The procurement sector is a cash cow for you if you are in politics. You give tenders to yourself and those companies you own and supply nothing in exchange. See how rich the Kenyatta and Odinga Family is. Look again at the deputy president and how richer he is. Every year in the bulletins is the rising numbers of scandals where the public is losing money to politicians. One funny case is the one involving the dam projects. Money paid to an Italian firm making its way back to a bank in Westlands via London banks? WHY? I curse anyone who intends to join the public service with the intention to loot. May your locker room in hell burn 10 times hotter and may the floors be filled with sulphur so that you may stand for thousands of years as we await Christ.
6. Join a Cult.
Every pop star or Hollywood movie star is said to be in a cult, yet they term that as mere claims.
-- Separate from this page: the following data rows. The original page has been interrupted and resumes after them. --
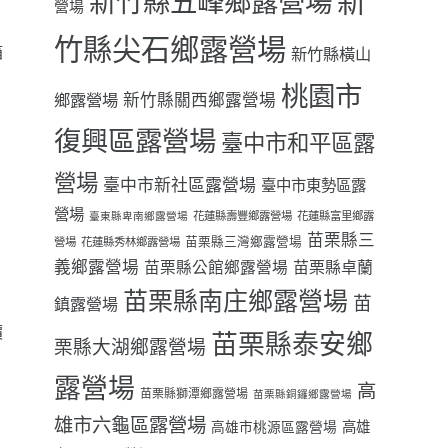
新
新竹縣五峰鄉露營場
營場
竹縣尖石鄉露營場
箱
新竹縣橫山
桃園市
鄉露營場
新竹縣關西鄉露營場
復興區露營場
臺中市和平區露
營場
臺中市新社區露營場
臺中市東勢區露
營場
花蓮縣壽豐鄉露營場
花蓮縣富里鄉露
臺東縣卑南鄉露營場
苗栗縣三
苗栗縣三灣鄉露營場
營場
花蓮縣秀林鄉露營場
義鄉露營場
苗栗縣卓蘭
苗栗縣公館鄉露營場
苗栗縣南庄鄉露營場
苗
鎮露營場
價
苗栗縣泰安鄉
栗縣大湖鄉露營場
露營場
高
苗栗縣獅潭鄉露營場
苗栗縣銅鑼鄉露營場
雄市六龜區露營場
高雄
高雄市桃源區露營場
The truth is that people make money from joining illuminate and freemasonry. Presidents, singers, football stars and the many controversial rich guys you see have joined them and living a good life in the eyes of the world.
But be cautious and know what you are getting into. People have paid heavy prices by selling the souls that they do not own to a goat. God’s souls and temples in exchange for money. It’s silly you know because in the first place you will have to lose yourself for.